Below are the entries to work from; restate word for word the portion that opens with the line containing "A cell as agglomerated" and closes with the line containing "After a cut", keeping both.

***** Available records

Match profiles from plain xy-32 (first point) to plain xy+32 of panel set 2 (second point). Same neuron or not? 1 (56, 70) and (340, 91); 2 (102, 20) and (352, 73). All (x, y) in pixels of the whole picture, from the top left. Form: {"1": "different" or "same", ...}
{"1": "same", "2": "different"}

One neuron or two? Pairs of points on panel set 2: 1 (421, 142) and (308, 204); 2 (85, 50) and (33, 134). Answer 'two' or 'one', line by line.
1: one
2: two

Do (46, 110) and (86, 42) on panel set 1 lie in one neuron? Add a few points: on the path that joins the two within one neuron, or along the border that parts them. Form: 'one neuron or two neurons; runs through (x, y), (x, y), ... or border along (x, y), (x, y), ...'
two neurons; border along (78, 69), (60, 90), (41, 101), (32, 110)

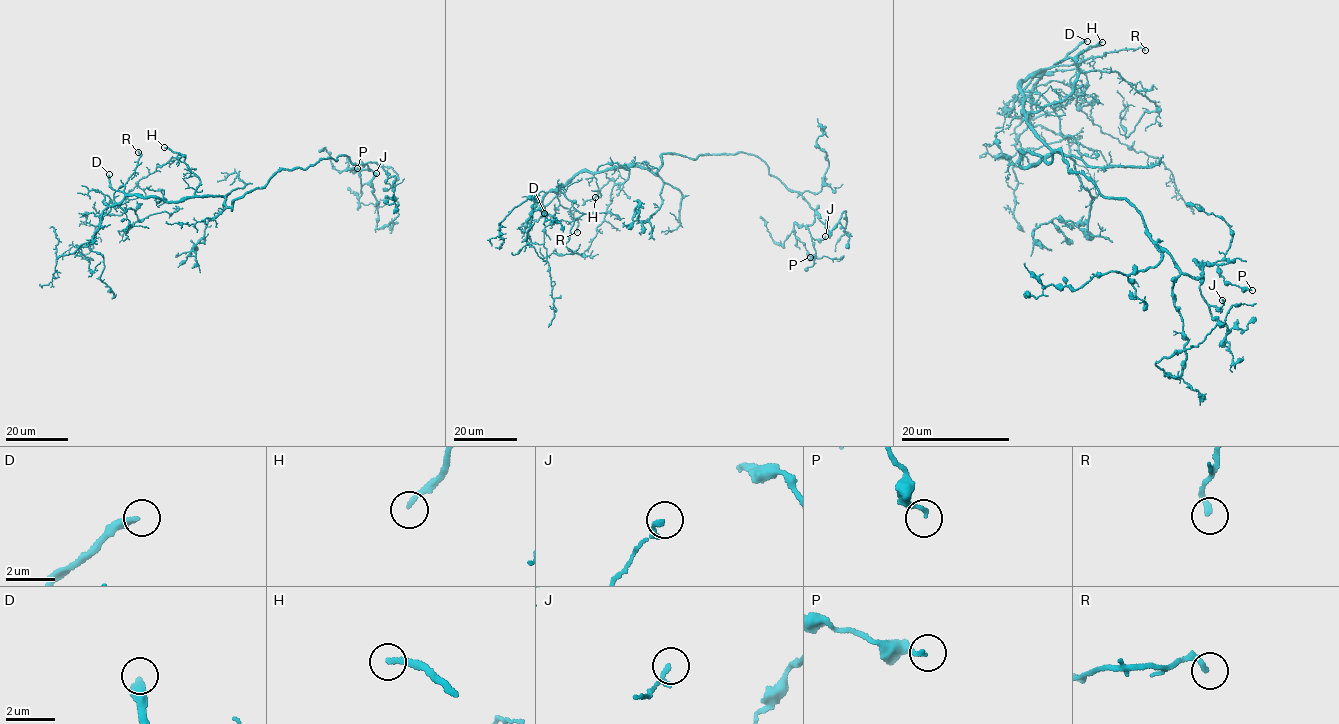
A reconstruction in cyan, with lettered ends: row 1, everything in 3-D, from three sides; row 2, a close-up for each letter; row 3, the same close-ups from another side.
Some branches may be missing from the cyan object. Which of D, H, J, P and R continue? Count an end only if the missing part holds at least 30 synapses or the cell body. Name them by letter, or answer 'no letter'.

**********
***** Available records

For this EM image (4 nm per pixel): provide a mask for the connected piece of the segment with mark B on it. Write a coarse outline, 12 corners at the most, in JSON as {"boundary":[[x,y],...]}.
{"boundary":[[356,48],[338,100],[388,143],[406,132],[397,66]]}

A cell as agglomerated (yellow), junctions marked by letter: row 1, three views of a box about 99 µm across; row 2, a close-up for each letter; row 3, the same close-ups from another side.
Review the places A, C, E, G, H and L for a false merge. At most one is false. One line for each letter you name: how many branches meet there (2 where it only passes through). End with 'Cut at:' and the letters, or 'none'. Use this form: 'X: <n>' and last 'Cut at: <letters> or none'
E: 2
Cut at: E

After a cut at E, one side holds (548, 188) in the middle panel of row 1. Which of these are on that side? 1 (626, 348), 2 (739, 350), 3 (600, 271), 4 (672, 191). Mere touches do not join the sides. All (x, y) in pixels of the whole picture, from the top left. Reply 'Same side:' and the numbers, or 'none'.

**********
***** Available records

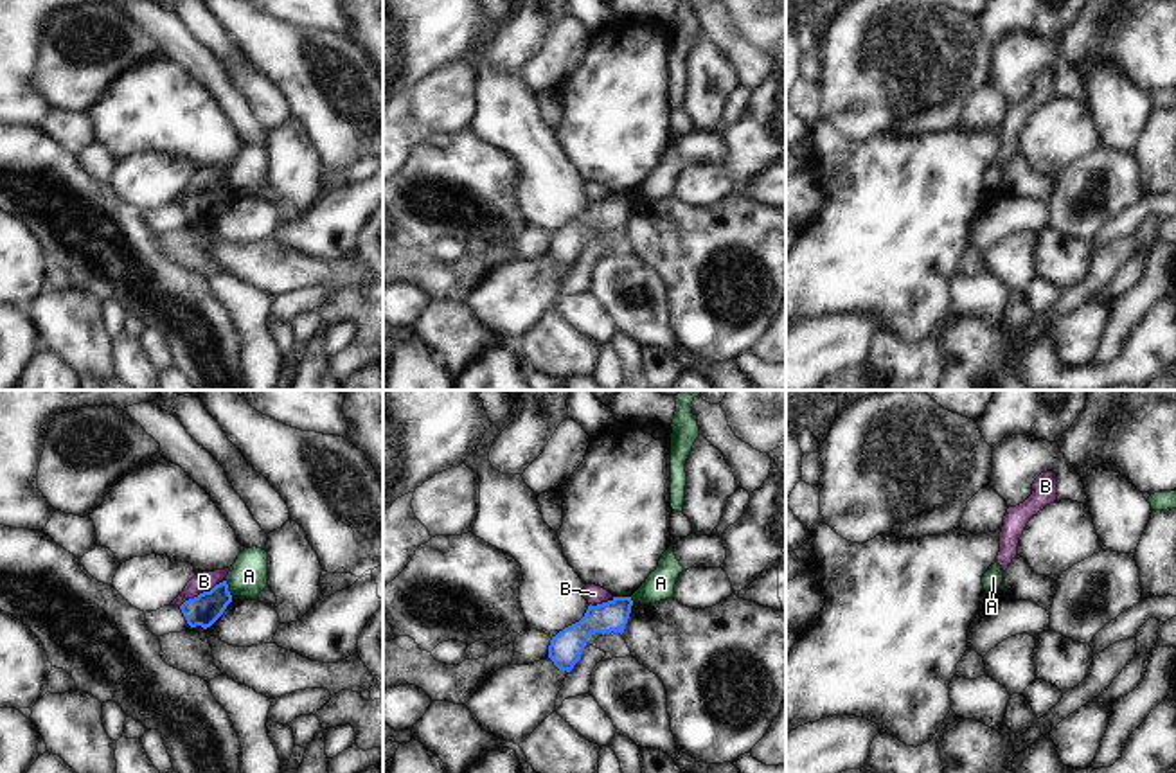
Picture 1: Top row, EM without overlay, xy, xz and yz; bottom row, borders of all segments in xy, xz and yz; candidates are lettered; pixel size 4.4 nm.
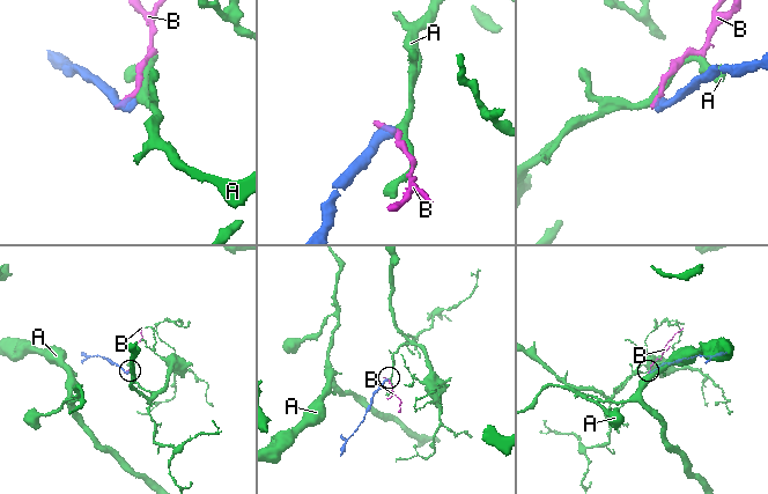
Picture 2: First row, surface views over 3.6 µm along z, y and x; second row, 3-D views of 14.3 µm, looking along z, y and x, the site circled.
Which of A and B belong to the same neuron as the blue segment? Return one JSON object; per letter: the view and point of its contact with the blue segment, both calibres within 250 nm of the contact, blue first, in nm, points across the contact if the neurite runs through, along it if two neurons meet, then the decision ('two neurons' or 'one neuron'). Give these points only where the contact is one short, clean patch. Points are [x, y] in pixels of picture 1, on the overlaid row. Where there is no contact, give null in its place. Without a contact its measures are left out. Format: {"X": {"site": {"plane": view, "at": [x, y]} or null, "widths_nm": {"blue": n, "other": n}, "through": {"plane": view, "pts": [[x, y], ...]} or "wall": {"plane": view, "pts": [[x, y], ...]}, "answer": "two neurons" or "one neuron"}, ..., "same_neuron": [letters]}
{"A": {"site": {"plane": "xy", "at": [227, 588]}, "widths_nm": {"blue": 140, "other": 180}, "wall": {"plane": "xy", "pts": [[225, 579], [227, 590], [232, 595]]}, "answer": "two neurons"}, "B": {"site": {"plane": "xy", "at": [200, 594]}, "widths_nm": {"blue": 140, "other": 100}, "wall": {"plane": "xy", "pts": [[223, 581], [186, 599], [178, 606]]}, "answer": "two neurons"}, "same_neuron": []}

**********

* **Reply**
A cell as agglomerated (yellow), junctions marked by letter: row 1, three views of a box about 99 µm across; row 2, a close-up for each letter; row 3, the same close-ups from another side.
Review the places A, C, E, G, H and L for a false merge. At most one is false. One line for each letter you name: how many branches meet there (2 where it only passes through). End with 'Cut at:' and the letters, or 'none'. Use this form: 'X: <n>' and last 'Cut at: <letters> or none'
E: 2
Cut at: E

After a cut at E, one side holds (548, 188) in the middle panel of row 1. Which of these are on that side? 1 (626, 348), 2 (739, 350), 3 (600, 271), 4 (672, 191). Mere touches do not join the sides. All (x, y) in pixels of the whole picture, from the top left. Reply 'Same side:' and the numbers, or 'none'.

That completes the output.